Univariate Analysen identifizierten niedriges Scr (56,0 vs. 65,0 mg/dL; p<0,001) und fehlende MHHT (5,6% vs. 24,1%; p=0,049) als signifikante Prädiktoren. Die multivariate Logistikregression bestätigte männliches Geschlecht (OR 5,2), höherer BMI (OR 1,3), niedriges Scr (OR 0,9) und fehlende MHHT (OR 0,1) als unabhängige Risikofaktoren. Ein kombiniertes Modell aus eGFR-Cut-offs, BMI und MHHT erreichte Sensitivität/Spezifität >70%.

Diskussion

Erstmals wurde ARC bei chinesischen TBI-Patienten systematisch untersucht. Die Inzidenz (50%) liegt unter australischen Daten, möglicherweise bedingt durch ethnische Unterschiede und variierende Verletzungsschwere. Keine der eGFR-Formeln oder der ARCTIC-Score erwiesen sich als zuverlässige Screeningtools. Die Kombination von eGFR-Cut-offs mit klinischen Parametern (BMI, MHHT) verbesserte die Vorhersagegenauigkeit signifikant.

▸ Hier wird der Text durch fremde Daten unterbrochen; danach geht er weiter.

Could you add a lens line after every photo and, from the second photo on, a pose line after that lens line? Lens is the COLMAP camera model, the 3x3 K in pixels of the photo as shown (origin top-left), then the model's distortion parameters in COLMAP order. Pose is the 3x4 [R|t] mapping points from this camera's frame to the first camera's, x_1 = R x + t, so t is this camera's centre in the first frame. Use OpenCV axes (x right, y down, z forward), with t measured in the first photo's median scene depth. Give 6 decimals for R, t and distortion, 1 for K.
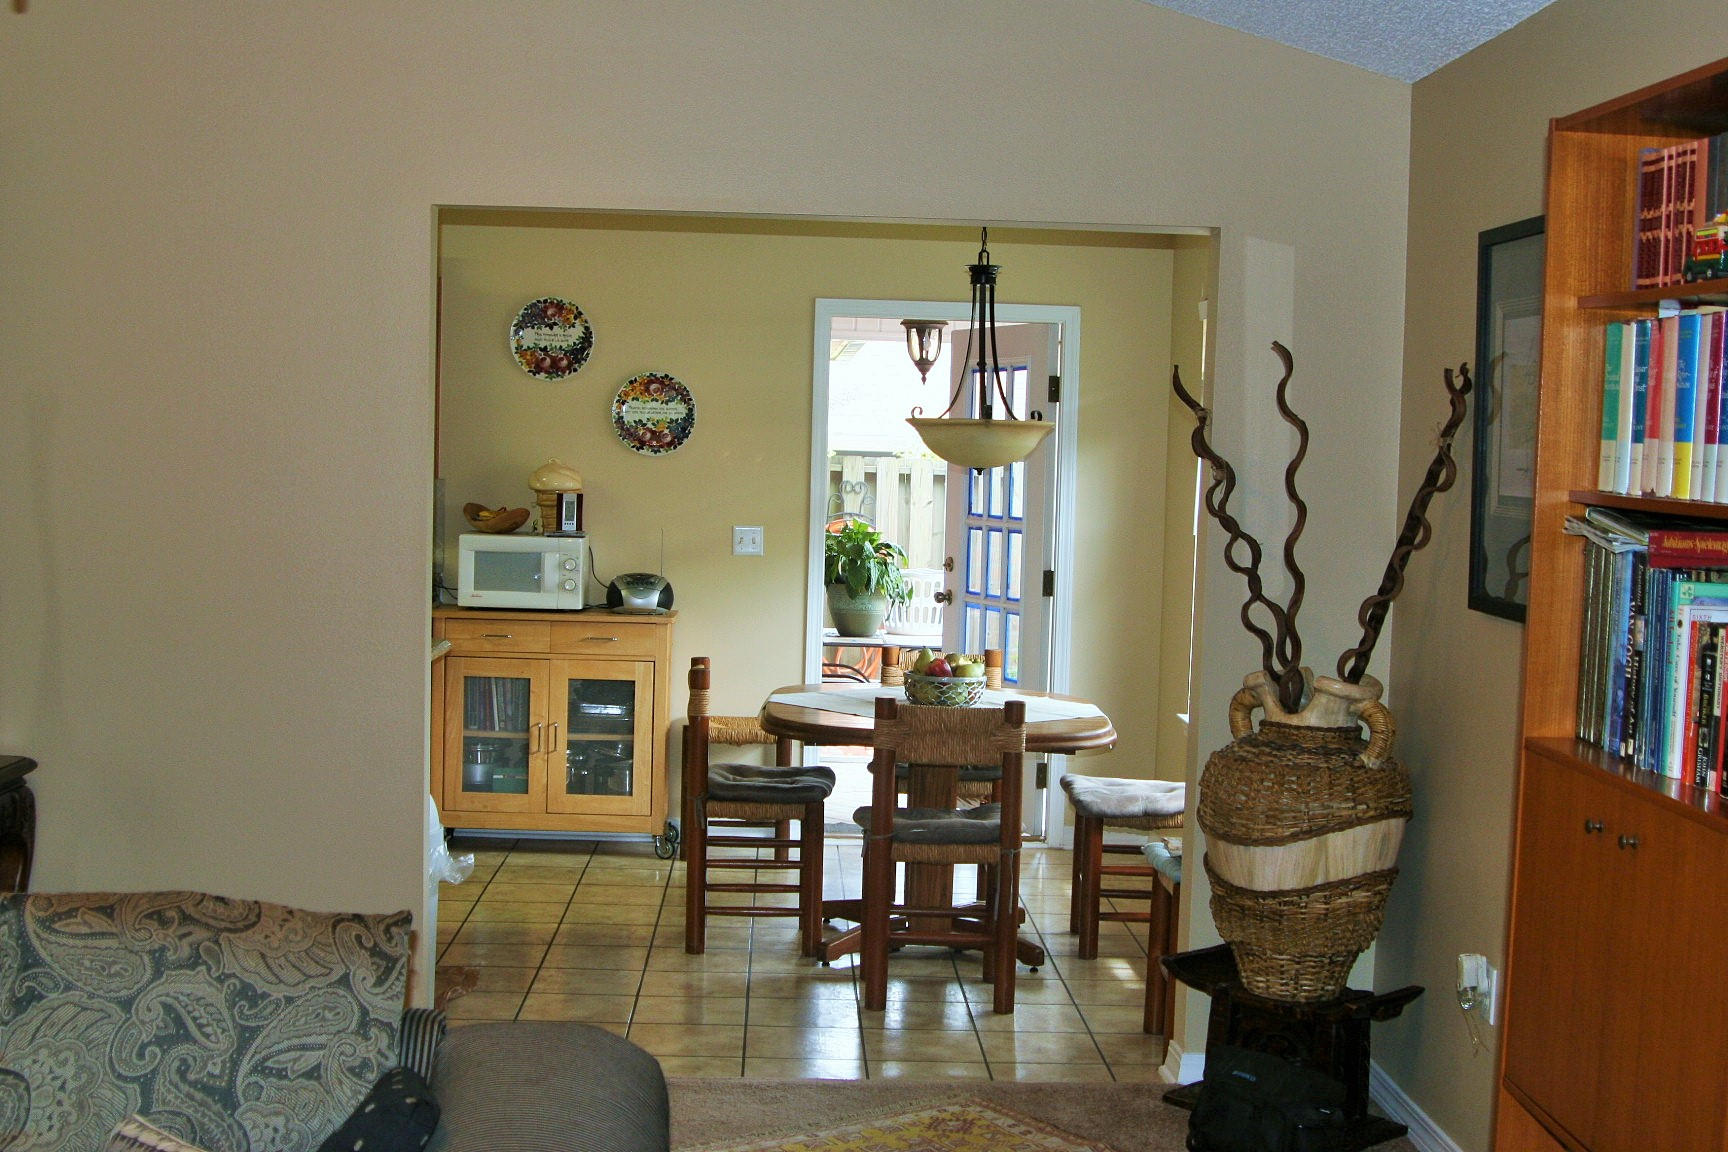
lens RADIAL K [[2258.4, 0, 870.8], [0, 2258.4, 616.5], [0, 0, 1]] dist [-0.124500, 0.000000]
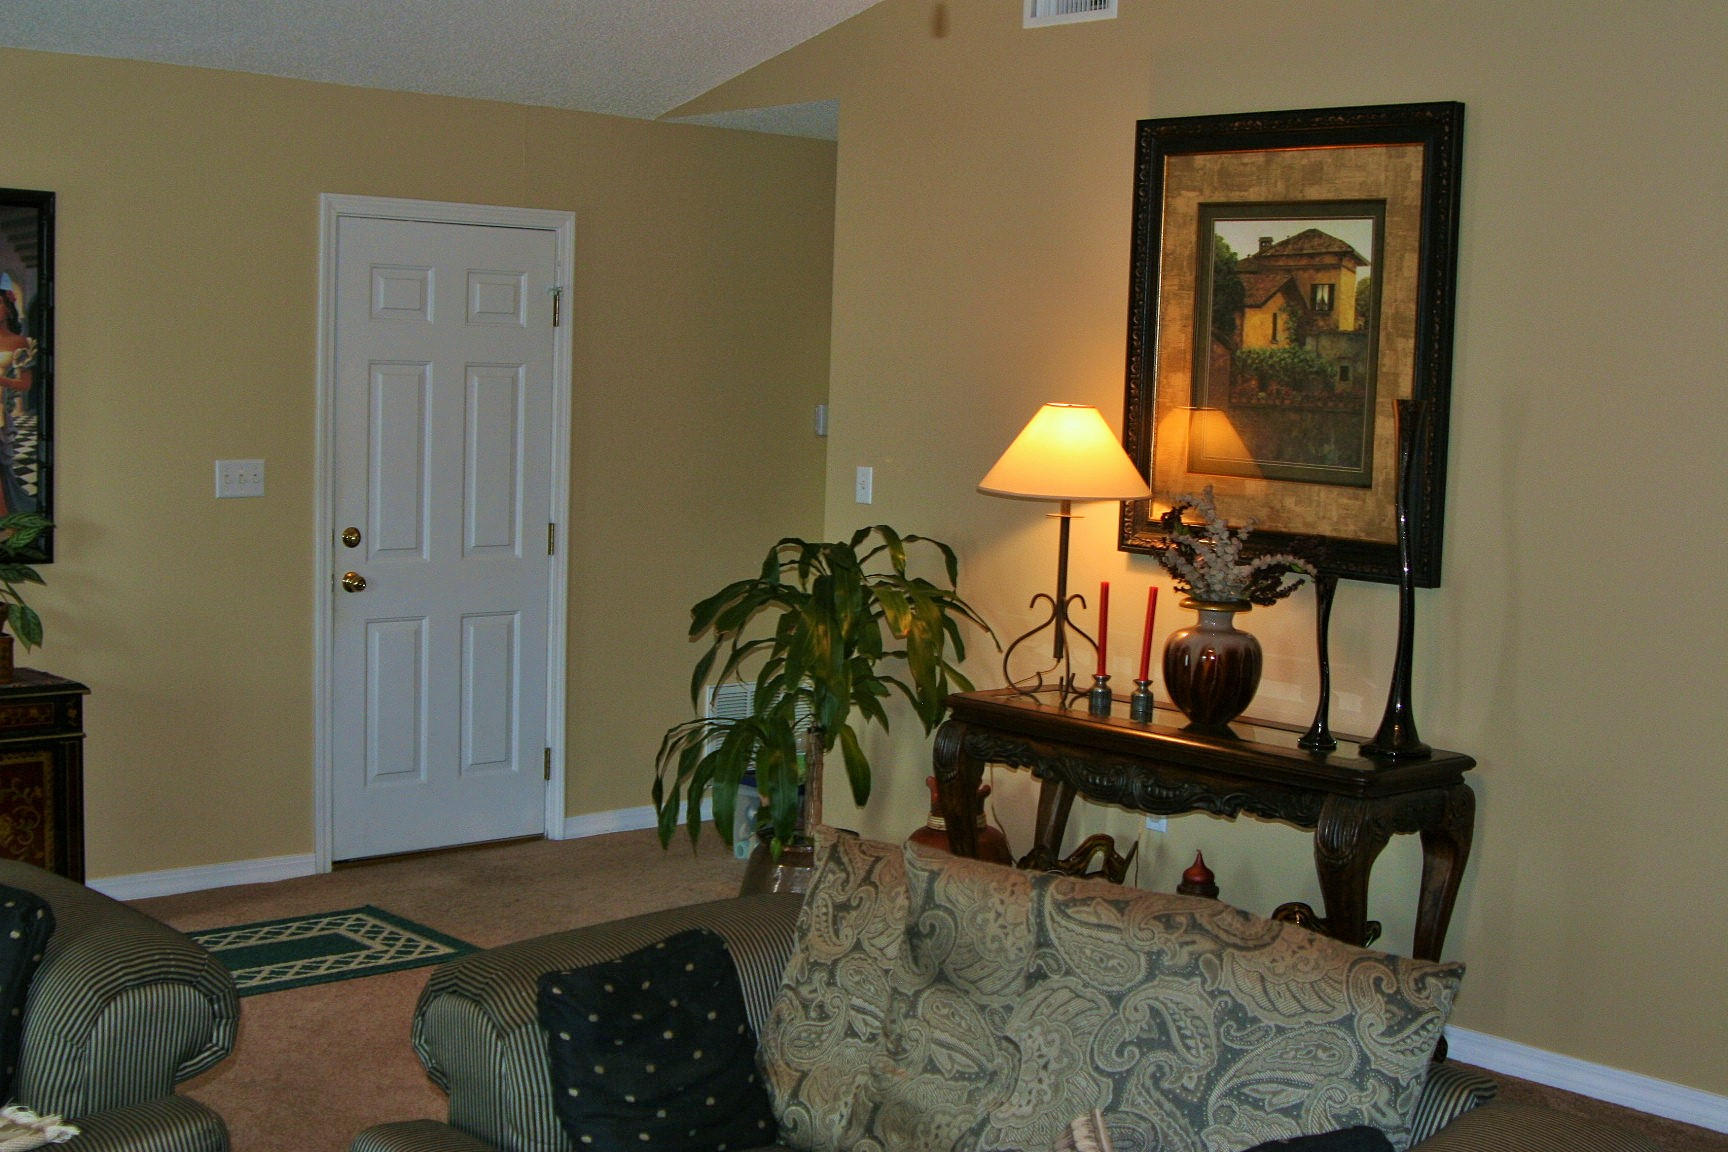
lens RADIAL K [[2258.4, 0, 856.2], [0, 2258.4, 570.9], [0, 0, 1]] dist [-0.124500, 0.000000]
pose [[0.634570, 0.060768, -0.770472, 0.351568], [-0.072489, 0.997189, 0.018947, -0.029638], [0.769458, 0.043827, 0.637192, 0.239538]]
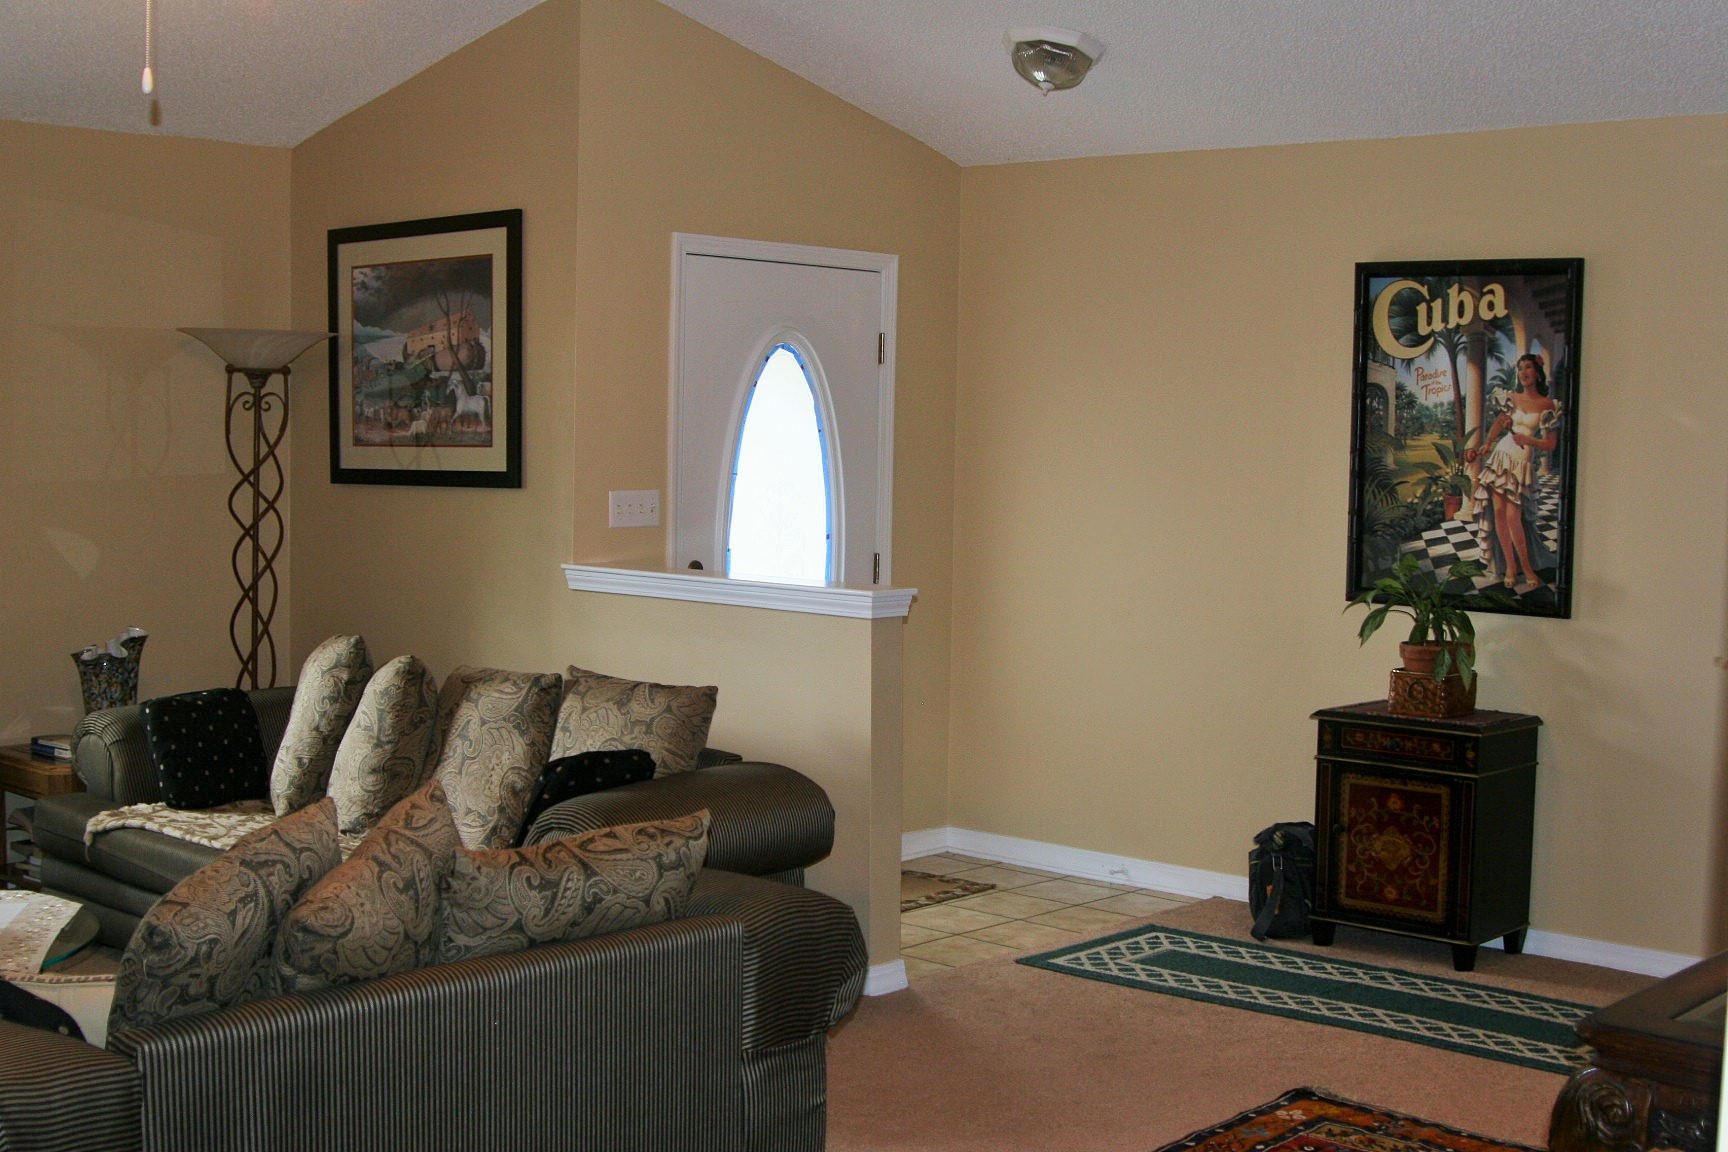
lens RADIAL K [[2258.4, 0, 858.8], [0, 2258.4, 588.7], [0, 0, 1]] dist [-0.124500, 0.000000]
pose [[-0.701889, 0.017656, -0.712068, 0.274869], [-0.089761, 0.989531, 0.113014, -0.151865], [0.706608, 0.143239, -0.692956, 1.973519]]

Interessanterweise zeigte sich jüngeres Alter – anders als in früheren Studien – nicht als Risikofaktor, möglicherweise aufgrund des höheren Durchschnittsalters (57 Jahre) dieser Kohorte. Die Assoziation zwischen Hypertonie-Anamnese und reduziertem ARC-Risiko könnte auf vaskuläre Umbauprozesse hinweisen.

Fazit

ARC tritt bei 50% der chinesischen TBI-Patienten auf. Obwohl eGFR-Formeln und ARCTIC-Score allein unzureichend sind, ermöglicht die Kombination von eGFR-Cut-offs mit klinischen Merkmalen (fehlende MHHT, höherer BMI) ein effektives Screening. Diese Erkenntnisse unterstreichen die Notwendigkeit individualisierter Dosierungsstrategien bei ARC-Patienten zur Optimierung der Pharmakotherapie.